As an alternative to economic resource competition, symbolic politics, or social identity based approaches to the conceptualization of the threats posed by immigration, we present a theory of acculturation threat. This theory of cultural threat argues that change within individual Americans’ proximate socio-cultural environments, and certain types of intercultural contact experiences deriving from this change, provide a realistic yet non-economic basis for the perception of threat and the formation of restrictionist immigration policy preferences. To be sure, the argument this theory advances is that as the influx of immigrants into local contexts leads to a greater prevalence of both cultural out group members and unfamiliar cultural stimuli, individual Americans residing within these local environments will be susceptible to a form of threat characterized by a reduction in their experienced level of adjustment, belonging, and social and cultural competence within their own “home” environment. These personal local experiences, we hypothesize, should translate into enhanced perception of the threats posed by immigrants and increased opposition to immigration.

We believe that this theory has face validity given how average Americans communicate about heir experiences of cultural threat in everyday life. In contrast to complaining about experiencing threats to cherished values, customs, norms, or traditions as our existing academic communication of the concept of cultural threat would lead us to believe; American’s gripes over immigration, when not addressing beliefs about economic impacts, commonly come in the form of individual Americans’ bemoaning the emergence of signs in Spanish at popular American retail stores and government agencies, the inability to effectively communicate with out group members whose English is poor or difficult to discern, the off-putting experience of encountering large numbers of Latino day laborers “loitering” in front of a local convenience store or neighborhood corner, and the presence and rapid growth of entire neighborhoods in one’s surrounding community where the signs, stores, and people are largely if not entirely Hispanic. These types of “gripes” without a doubt are rooted in what Huntington (2004) describes as the scale, concentration, persistence, and sluggish assimilation of Mexican immigrants.

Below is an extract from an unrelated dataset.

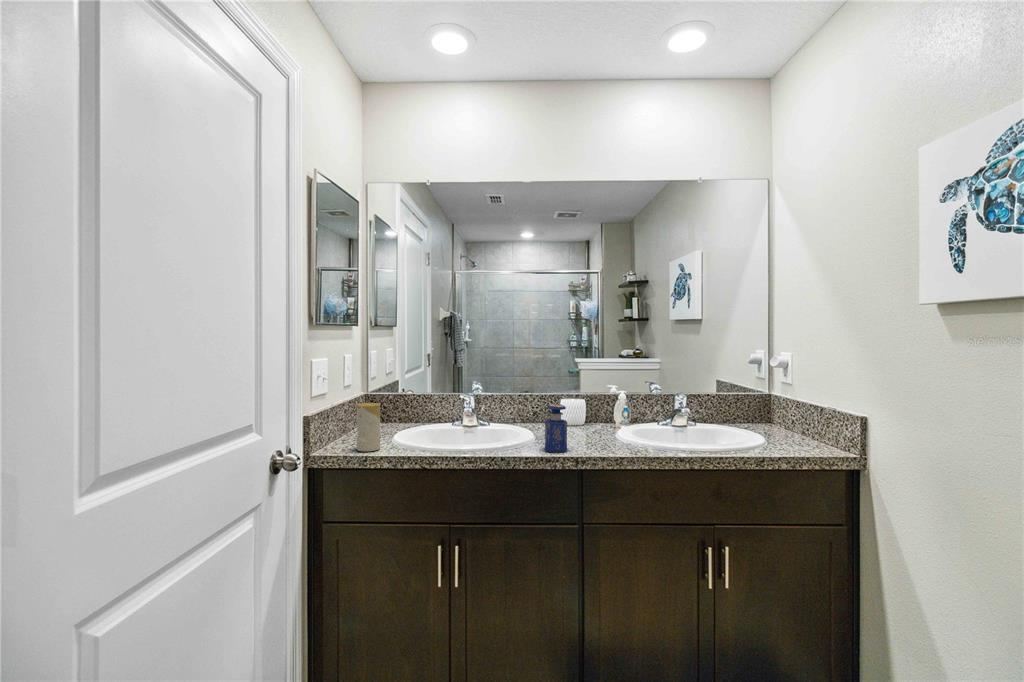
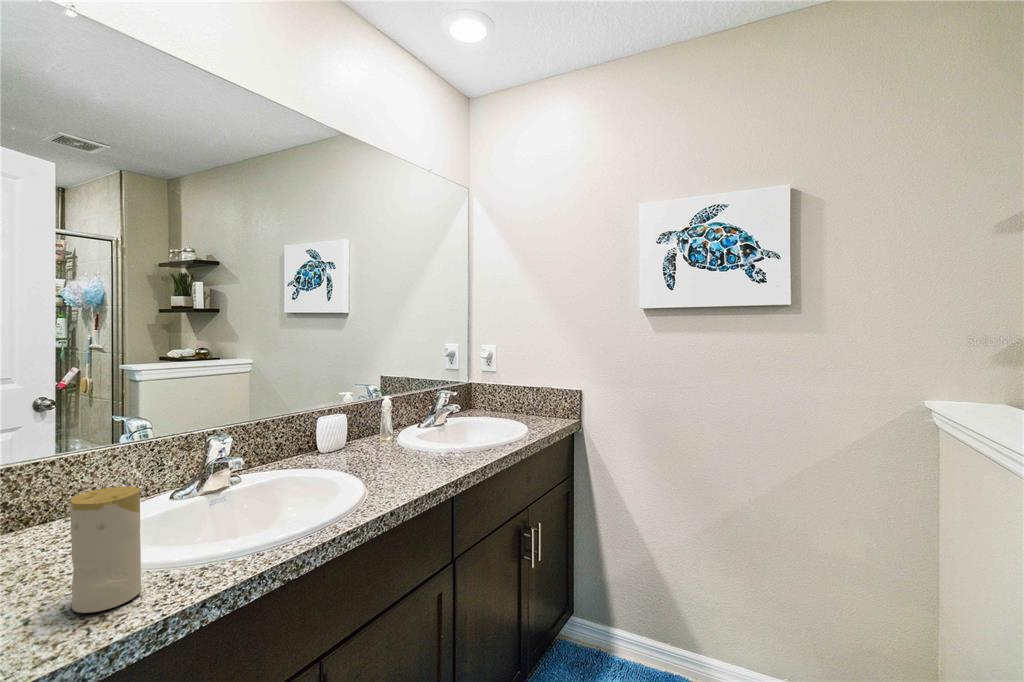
perfume bottle: present [545,404,567,452] -> none [396,420,430,484]

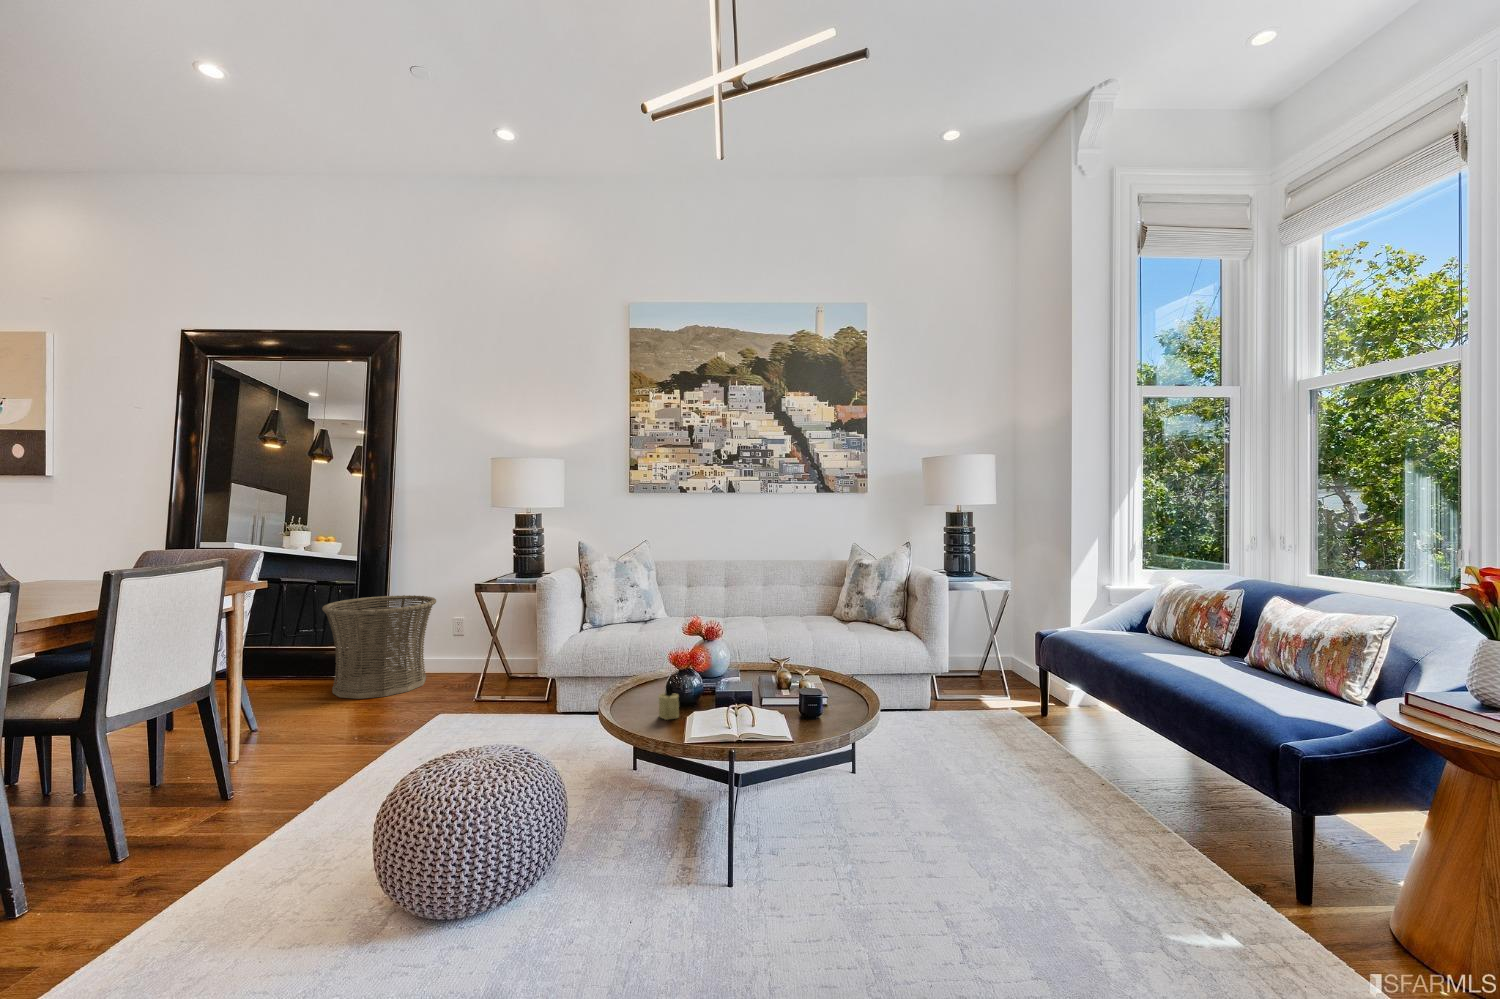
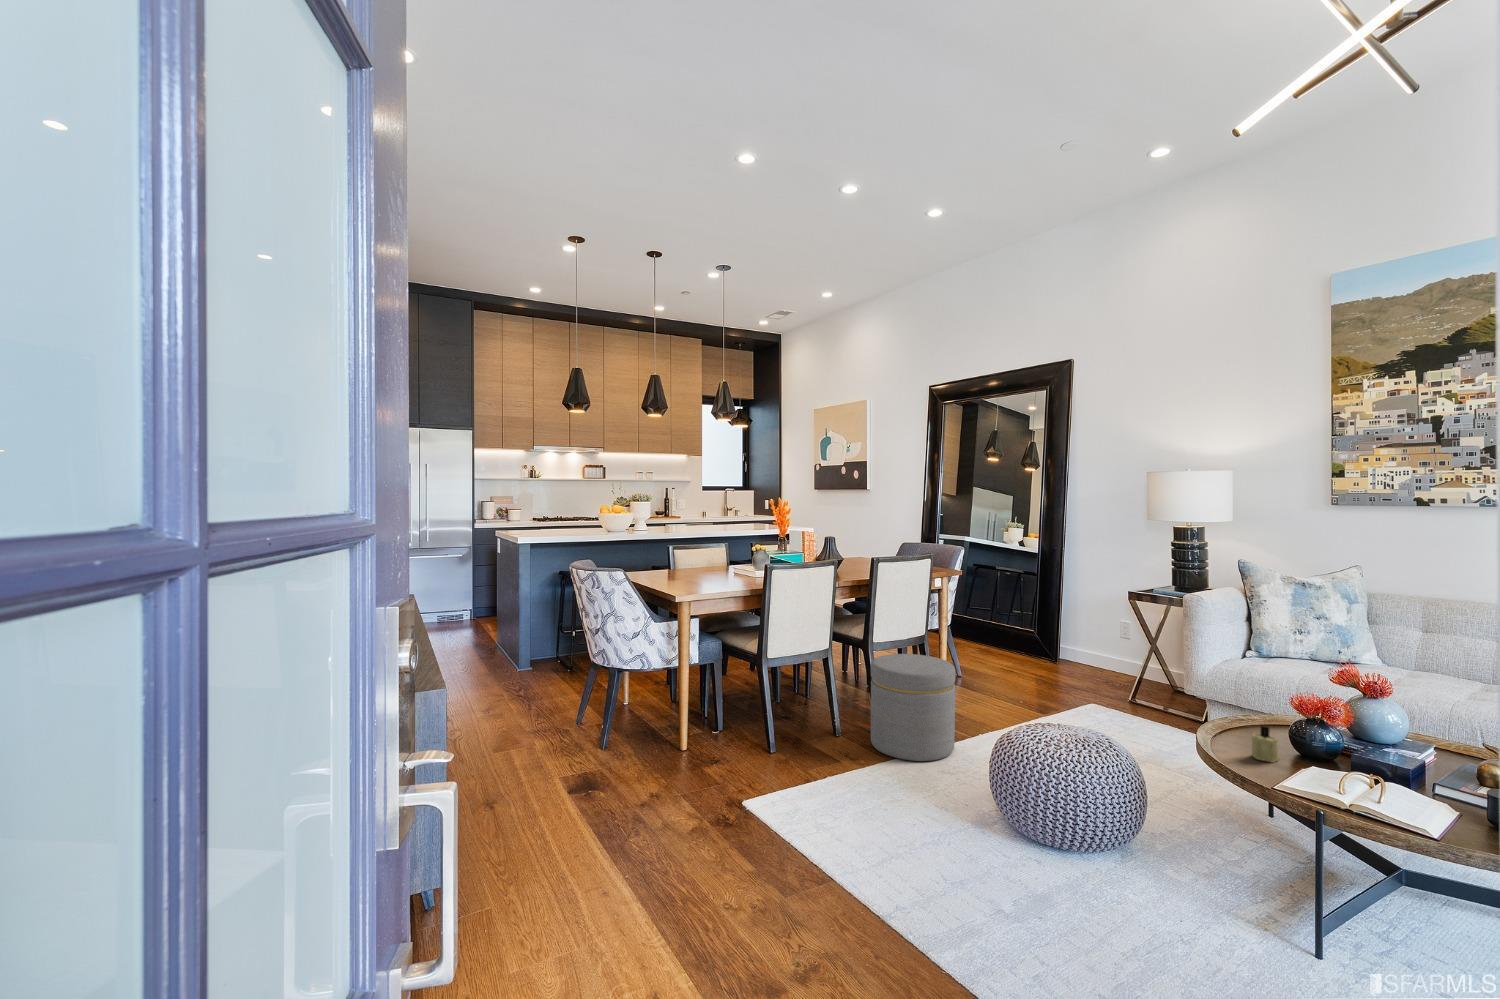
basket: present [322,595,436,699] -> none [1008,591,1101,679]
ottoman: none [106,712,283,906] -> present [871,654,955,761]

In this paper, we focus our attention on foreign language exposure as a concrete dimension of intercultural contact likely to occur within proximate environments that are undergoing cultural change due to the influx of immigrants. Language-use and the ability to effectively communicate with others are central for the obtainment of social and cultural competence. The prevalence of non-English language speakers within individual Americans’ local contexts and the resulting presence of barriers to effective interpersonal communication embody our concept of acculturation threat by challenging a core aspect of Americans’ social and cultural competence within their surrounding socio-cultural environment. We present evidence from three separate studies, one survey-based and two experimental, in support of our theory of acculturation threat. Results from our survey analyses demonstrate that residing within local contexts with higher rates of non- English speakers directly enhances white residents’ perception of immigration as the most important issue facing government and the perception of immigrants as a burden rather than a benefit. Results from two separate experimental studies employing two distinct Spanish language manipulations compliment our survey analyses by demonstrating that particular forms of interpersonal and non-interpersonal exposure to foreign language increases the individual perception of the threats posed by immigrants and enhances support for anti-immigration policy.